══ Data for processing
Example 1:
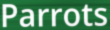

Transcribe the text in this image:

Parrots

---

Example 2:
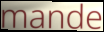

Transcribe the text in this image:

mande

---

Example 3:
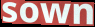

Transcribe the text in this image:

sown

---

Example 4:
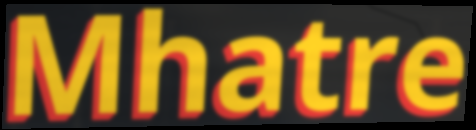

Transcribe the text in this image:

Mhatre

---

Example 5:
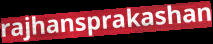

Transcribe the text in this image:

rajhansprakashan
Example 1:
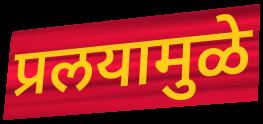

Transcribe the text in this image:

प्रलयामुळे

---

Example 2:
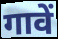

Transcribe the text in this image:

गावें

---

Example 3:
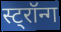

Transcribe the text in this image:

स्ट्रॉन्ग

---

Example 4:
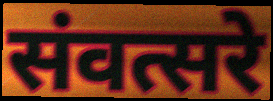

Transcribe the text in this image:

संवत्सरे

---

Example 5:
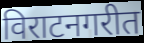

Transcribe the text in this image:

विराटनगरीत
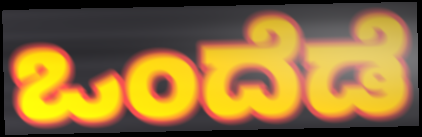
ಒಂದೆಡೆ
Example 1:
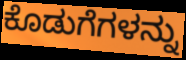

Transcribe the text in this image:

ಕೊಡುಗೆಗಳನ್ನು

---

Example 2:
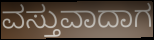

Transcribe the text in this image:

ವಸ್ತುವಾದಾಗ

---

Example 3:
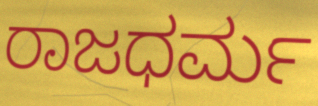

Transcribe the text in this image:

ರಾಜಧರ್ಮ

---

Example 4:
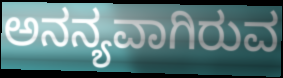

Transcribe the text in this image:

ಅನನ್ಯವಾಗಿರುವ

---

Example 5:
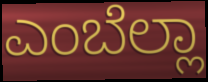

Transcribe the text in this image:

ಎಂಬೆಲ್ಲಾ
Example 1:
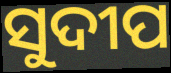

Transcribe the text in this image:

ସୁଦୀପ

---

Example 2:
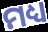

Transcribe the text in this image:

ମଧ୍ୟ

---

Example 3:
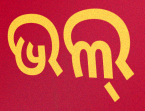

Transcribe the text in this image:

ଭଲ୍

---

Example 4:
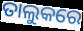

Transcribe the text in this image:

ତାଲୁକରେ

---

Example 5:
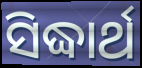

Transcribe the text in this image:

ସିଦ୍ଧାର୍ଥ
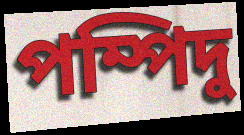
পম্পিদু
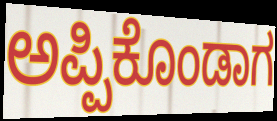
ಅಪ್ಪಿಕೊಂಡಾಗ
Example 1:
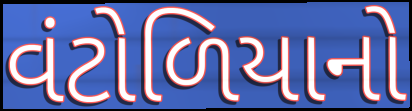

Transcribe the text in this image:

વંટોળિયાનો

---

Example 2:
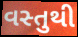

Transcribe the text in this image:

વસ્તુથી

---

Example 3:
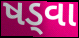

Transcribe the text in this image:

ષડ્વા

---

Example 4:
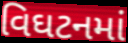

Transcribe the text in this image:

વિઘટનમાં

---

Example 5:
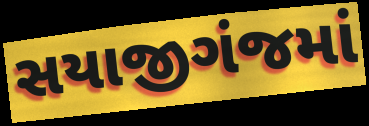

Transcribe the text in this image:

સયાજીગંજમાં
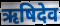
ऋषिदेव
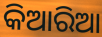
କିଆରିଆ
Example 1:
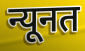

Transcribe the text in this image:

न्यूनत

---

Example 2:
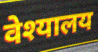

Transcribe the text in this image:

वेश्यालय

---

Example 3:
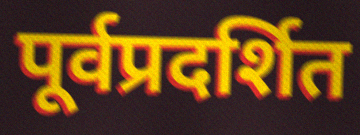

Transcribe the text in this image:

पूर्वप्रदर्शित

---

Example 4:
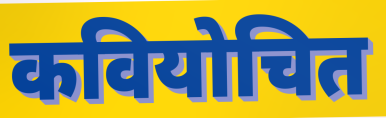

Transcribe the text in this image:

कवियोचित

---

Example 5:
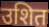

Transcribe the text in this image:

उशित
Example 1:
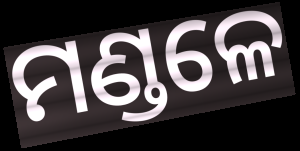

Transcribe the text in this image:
════
Copy all of the data above word for word, leaving out the pictures.

Example 1:

Transcribe the text in this image:

Parrots

---

Example 2:

Transcribe the text in this image:

mande

---

Example 3:

Transcribe the text in this image:

sown

---

Example 4:

Transcribe the text in this image:

Mhatre

---

Example 5:

Transcribe the text in this image:

rajhansprakashan
Example 1:

Transcribe the text in this image:

प्रलयामुळे

---

Example 2:

Transcribe the text in this image:

गावें

---

Example 3:

Transcribe the text in this image:

स्ट्रॉन्ग

---

Example 4:

Transcribe the text in this image:

संवत्सरे

---

Example 5:

Transcribe the text in this image:

विराटनगरीत
ಒಂದೆಡೆ
Example 1:

Transcribe the text in this image:

ಕೊಡುಗೆಗಳನ್ನು

---

Example 2:

Transcribe the text in this image:

ವಸ್ತುವಾದಾಗ

---

Example 3:

Transcribe the text in this image:

ರಾಜಧರ್ಮ

---

Example 4:

Transcribe the text in this image:

ಅನನ್ಯವಾಗಿರುವ

---

Example 5:

Transcribe the text in this image:

ಎಂಬೆಲ್ಲಾ
Example 1:

Transcribe the text in this image:

ସୁଦୀପ

---

Example 2:

Transcribe the text in this image:

ମଧ୍ୟ

---

Example 3:

Transcribe the text in this image:

ଭଲ୍

---

Example 4:

Transcribe the text in this image:

ତାଲୁକରେ

---

Example 5:

Transcribe the text in this image:

ସିଦ୍ଧାର୍ଥ
পম্পিদু
ಅಪ್ಪಿಕೊಂಡಾಗ
Example 1:

Transcribe the text in this image:

વંટોળિયાનો

---

Example 2:

Transcribe the text in this image:

વસ્તુથી

---

Example 3:

Transcribe the text in this image:

ષડ્વા

---

Example 4:

Transcribe the text in this image:

વિઘટનમાં

---

Example 5:

Transcribe the text in this image:

સયાજીગંજમાં
ऋषिदेव
କିଆରିଆ
Example 1:

Transcribe the text in this image:

न्यूनत

---

Example 2:

Transcribe the text in this image:

वेश्यालय

---

Example 3:

Transcribe the text in this image:

पूर्वप्रदर्शित

---

Example 4:

Transcribe the text in this image:

कवियोचित

---

Example 5:

Transcribe the text in this image:

उशित
Example 1:

Transcribe the text in this image:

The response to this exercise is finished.